## EXERCISE DESCRIPTION
Among the records below, how many lines contain "nose"? State the number and nothing more.

## Images with bounding boxes
——
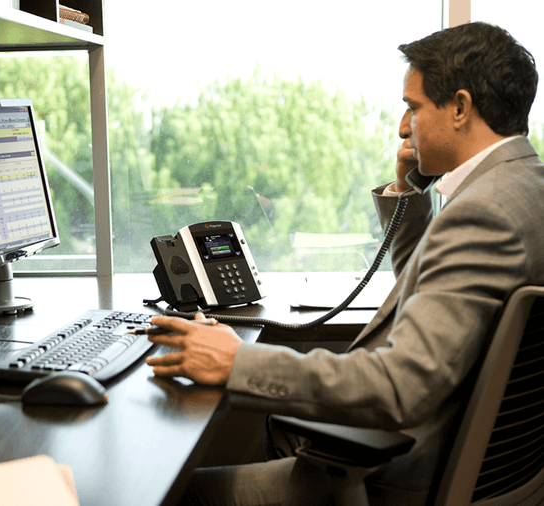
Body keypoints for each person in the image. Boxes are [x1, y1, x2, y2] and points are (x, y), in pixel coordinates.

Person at [146, 21, 544, 505]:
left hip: (397, 478)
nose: (403, 127)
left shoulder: (484, 215)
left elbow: (401, 386)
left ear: (460, 107)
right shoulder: (524, 190)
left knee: (173, 494)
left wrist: (236, 360)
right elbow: (432, 292)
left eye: (412, 107)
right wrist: (406, 192)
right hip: (504, 479)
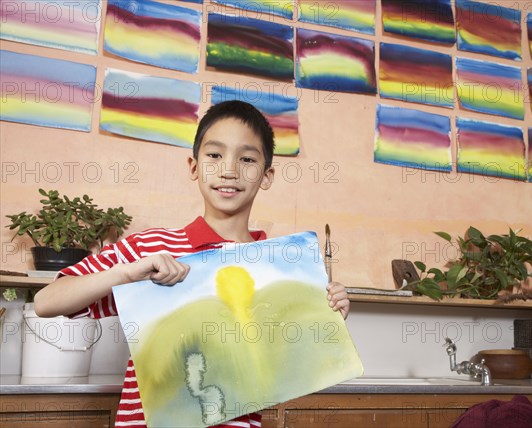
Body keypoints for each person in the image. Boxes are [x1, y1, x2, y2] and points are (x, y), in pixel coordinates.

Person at [34, 101, 351, 428]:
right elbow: (46, 302)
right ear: (194, 166)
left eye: (247, 159)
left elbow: (284, 375)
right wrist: (126, 272)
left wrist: (324, 321)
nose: (229, 170)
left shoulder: (280, 268)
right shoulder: (150, 248)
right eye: (214, 155)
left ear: (267, 175)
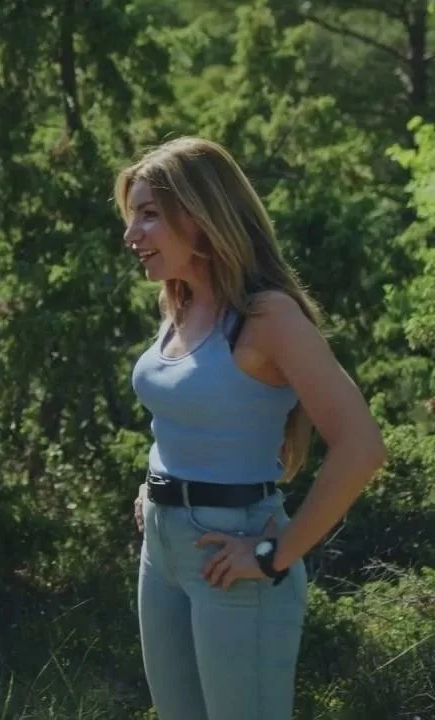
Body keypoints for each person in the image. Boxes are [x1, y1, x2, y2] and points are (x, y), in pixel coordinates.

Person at [118, 136, 386, 719]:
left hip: (232, 554)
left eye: (148, 215)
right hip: (163, 551)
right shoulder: (180, 306)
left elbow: (362, 446)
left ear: (201, 215)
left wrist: (271, 554)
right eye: (131, 216)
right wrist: (155, 486)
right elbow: (192, 414)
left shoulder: (268, 317)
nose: (131, 234)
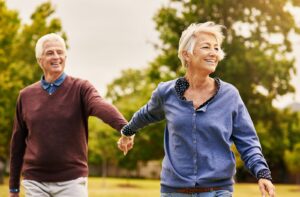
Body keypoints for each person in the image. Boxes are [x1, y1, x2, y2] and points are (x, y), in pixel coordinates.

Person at [118, 22, 275, 197]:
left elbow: (248, 141)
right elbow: (146, 114)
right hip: (175, 192)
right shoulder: (166, 93)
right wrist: (127, 132)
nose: (213, 53)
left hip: (217, 191)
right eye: (206, 47)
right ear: (187, 54)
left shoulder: (229, 95)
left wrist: (262, 173)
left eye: (216, 48)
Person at [9, 33, 129, 197]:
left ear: (65, 57)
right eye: (50, 53)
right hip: (35, 182)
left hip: (71, 181)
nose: (56, 56)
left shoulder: (81, 88)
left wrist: (124, 128)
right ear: (39, 60)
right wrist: (13, 188)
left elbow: (100, 105)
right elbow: (17, 145)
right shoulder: (26, 96)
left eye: (60, 52)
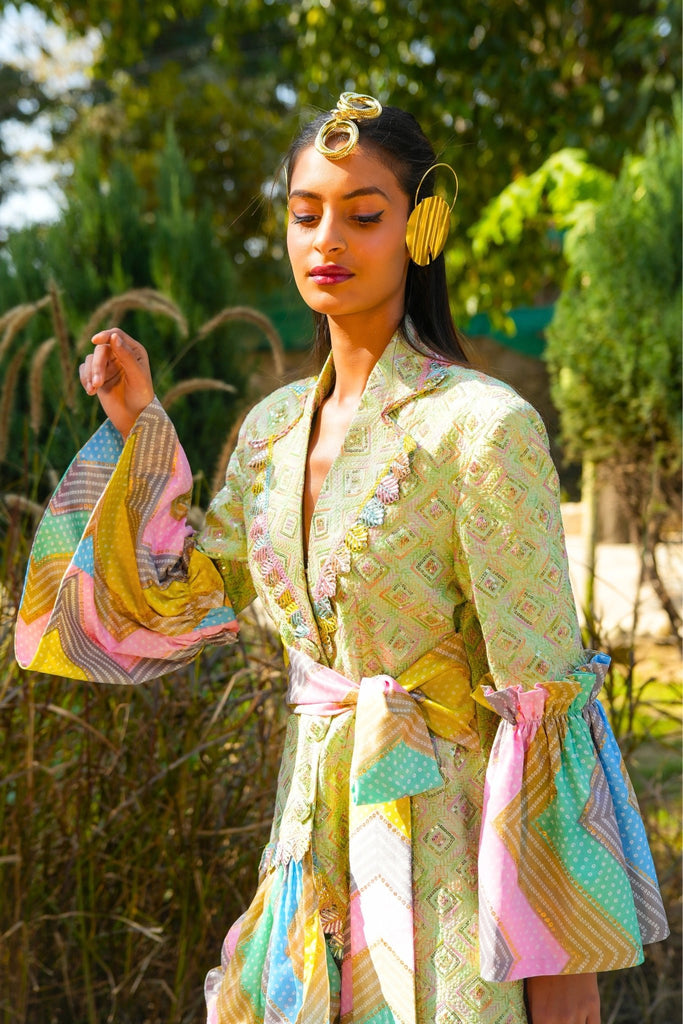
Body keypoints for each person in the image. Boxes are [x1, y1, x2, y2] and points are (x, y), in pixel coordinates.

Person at [15, 94, 668, 1024]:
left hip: (449, 875)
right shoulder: (272, 430)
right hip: (308, 851)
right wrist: (140, 430)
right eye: (303, 212)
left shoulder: (483, 428)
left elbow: (542, 726)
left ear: (420, 225)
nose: (328, 238)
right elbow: (173, 606)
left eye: (364, 214)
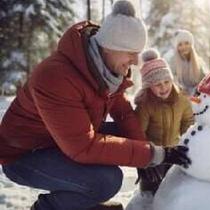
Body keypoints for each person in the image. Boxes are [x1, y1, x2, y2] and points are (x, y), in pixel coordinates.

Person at [0, 1, 191, 210]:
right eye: (131, 52)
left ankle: (81, 201)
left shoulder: (106, 70)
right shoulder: (55, 78)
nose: (136, 61)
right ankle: (49, 207)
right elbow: (83, 147)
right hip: (25, 154)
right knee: (106, 181)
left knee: (133, 129)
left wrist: (145, 151)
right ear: (110, 46)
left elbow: (123, 113)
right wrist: (152, 155)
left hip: (62, 139)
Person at [134, 49, 195, 195]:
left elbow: (188, 121)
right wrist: (143, 160)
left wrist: (190, 142)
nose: (163, 87)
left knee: (171, 190)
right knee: (151, 189)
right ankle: (146, 197)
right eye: (157, 84)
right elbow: (138, 133)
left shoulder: (181, 100)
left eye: (166, 82)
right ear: (149, 86)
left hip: (174, 153)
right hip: (153, 156)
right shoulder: (145, 105)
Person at [169, 29, 207, 96]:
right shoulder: (173, 62)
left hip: (197, 95)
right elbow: (172, 79)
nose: (184, 47)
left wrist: (197, 90)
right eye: (180, 44)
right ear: (177, 47)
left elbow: (204, 79)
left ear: (191, 45)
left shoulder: (199, 61)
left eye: (186, 43)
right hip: (181, 95)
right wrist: (180, 88)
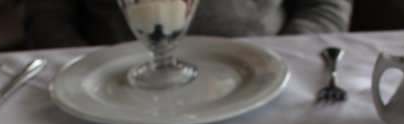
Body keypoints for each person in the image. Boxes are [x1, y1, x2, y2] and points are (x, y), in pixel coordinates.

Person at [24, 0, 353, 49]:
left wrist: (284, 55)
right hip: (110, 88)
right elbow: (45, 14)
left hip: (261, 74)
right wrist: (88, 70)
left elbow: (325, 5)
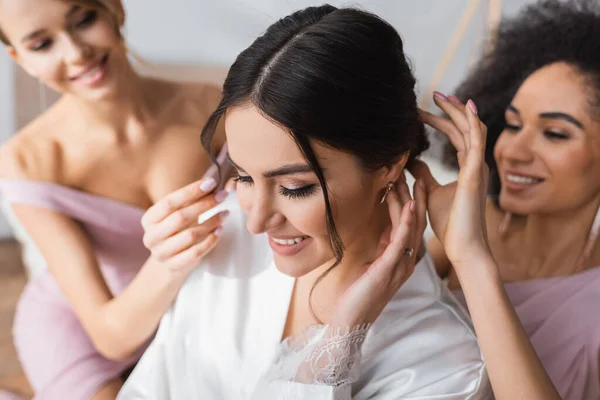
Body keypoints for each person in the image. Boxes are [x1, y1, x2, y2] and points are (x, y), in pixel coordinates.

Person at [117, 5, 493, 399]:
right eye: (243, 177)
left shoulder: (445, 367)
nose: (255, 223)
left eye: (295, 188)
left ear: (388, 165)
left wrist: (343, 338)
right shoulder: (221, 239)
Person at [0, 0, 227, 398]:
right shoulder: (27, 159)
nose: (75, 53)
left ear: (115, 10)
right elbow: (111, 336)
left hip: (204, 304)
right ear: (21, 59)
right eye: (42, 45)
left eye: (84, 20)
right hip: (88, 325)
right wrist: (167, 260)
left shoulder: (211, 105)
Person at [429, 0, 600, 398]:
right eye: (512, 124)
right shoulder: (472, 221)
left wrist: (472, 260)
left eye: (555, 133)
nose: (511, 151)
——
## EXERCISE SOLUTION
12